If you haven't worked it out yet, I have a hard-on for Soviet kitsch, so standing in front of this wall of archaic process monitors in the 1970s wood-panelled control room basically had me rigid with socialist bonhomie. This is surely what Lenin had in mind when he dreamt of constructing a utopian future through technology – or at least a panopticon society built on the priciple of everyone being watched and kept under control for every minute of the day.
Because the nuclear bakery never sleeps, its doughboys remain on-call for several days at a time – hence them having gym equipment installed at arm's length from the control panel so they can keep fit whilst they wait for some kind of problem to erupt. It's entirely possible that the shift manager at Chernobyl was doing benchpresses when he should have been pressing the OFF button during that fateful night in 1986.
Taking a photo like this prior to 1992 would have resulted in me getting shot in the head.
Science and technology were very important parts of Soviet identity, so at this point I basically felt like God.
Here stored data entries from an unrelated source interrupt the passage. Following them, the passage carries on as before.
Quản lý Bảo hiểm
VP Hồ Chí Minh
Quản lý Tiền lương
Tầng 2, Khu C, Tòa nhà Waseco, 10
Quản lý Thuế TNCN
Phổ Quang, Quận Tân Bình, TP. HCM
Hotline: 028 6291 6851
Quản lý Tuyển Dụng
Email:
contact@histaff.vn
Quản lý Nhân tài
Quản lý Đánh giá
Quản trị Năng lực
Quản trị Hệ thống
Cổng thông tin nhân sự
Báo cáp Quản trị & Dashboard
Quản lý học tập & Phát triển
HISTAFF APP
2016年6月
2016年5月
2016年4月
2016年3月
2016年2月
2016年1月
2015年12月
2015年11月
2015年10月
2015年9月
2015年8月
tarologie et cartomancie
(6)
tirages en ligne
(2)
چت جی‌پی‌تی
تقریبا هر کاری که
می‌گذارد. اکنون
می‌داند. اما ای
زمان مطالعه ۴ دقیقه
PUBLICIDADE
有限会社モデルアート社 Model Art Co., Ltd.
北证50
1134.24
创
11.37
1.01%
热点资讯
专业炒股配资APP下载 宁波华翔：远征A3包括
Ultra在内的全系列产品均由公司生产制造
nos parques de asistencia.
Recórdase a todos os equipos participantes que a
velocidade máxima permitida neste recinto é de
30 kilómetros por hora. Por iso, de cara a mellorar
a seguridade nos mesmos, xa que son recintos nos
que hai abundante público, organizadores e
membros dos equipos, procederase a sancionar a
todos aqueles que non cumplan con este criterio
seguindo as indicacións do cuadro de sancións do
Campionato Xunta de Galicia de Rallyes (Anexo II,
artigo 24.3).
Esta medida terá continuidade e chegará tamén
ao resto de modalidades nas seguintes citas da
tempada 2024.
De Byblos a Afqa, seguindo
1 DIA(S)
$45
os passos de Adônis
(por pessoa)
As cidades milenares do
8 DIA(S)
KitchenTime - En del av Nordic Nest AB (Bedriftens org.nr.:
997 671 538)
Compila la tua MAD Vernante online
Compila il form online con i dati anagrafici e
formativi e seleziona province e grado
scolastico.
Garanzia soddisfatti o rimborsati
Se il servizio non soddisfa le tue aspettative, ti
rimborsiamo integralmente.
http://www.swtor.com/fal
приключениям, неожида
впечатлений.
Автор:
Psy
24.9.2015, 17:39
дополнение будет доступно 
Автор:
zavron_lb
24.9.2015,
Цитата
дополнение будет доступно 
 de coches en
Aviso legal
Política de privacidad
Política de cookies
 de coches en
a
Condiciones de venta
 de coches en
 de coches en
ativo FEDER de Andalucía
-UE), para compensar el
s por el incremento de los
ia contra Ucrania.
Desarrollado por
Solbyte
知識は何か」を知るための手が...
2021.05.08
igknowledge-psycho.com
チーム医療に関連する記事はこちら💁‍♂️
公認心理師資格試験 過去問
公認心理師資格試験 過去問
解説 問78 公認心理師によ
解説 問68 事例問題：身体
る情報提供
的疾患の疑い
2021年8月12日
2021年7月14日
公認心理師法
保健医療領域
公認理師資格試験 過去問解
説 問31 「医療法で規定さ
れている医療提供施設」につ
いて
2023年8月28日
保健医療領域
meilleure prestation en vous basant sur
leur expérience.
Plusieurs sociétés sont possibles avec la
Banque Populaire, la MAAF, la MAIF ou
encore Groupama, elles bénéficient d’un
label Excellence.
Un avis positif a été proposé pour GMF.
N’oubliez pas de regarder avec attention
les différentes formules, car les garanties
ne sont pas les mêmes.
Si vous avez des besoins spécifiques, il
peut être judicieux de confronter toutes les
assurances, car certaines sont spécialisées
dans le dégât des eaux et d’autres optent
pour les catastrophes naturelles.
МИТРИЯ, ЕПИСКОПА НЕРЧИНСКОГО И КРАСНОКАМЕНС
The whole time I was in the plant I was weaving in and out of corridors and laboratories where photos were strictly forbidden. Finally, we were taken to the decontamination room where we stripped off and had all our bits and belongings tested with this large vibrator to make sure it was safe to let us back into society. After a day in the plant, my radioactivity had increased by about 1.8 percent, which is just about the right amount to come away feeling like the trip was worth it.
There were a surprising amount of babes working at Ignalina, by the way. Maybe I should have taken more photos of them rather than going mad with the pictures of switches and levers.
When we had to stick our hands and feet in this hulking metal unit, it kept telling us in broken computerised English to "COME, PLEASE, CLOSER." At the end of a long day, it was nice to hear a familar voice and to feel wanted.
So, as another day goes by, another day of potentially catastrophic nuclear crisis is averted at the other Chernobyl. Time for this man and everyone else in the factory to go home to a locally farmed dinner of nuclear borscht, proud in the knowledge that it's thanks to them the world has one less Fukushima to be worrying about.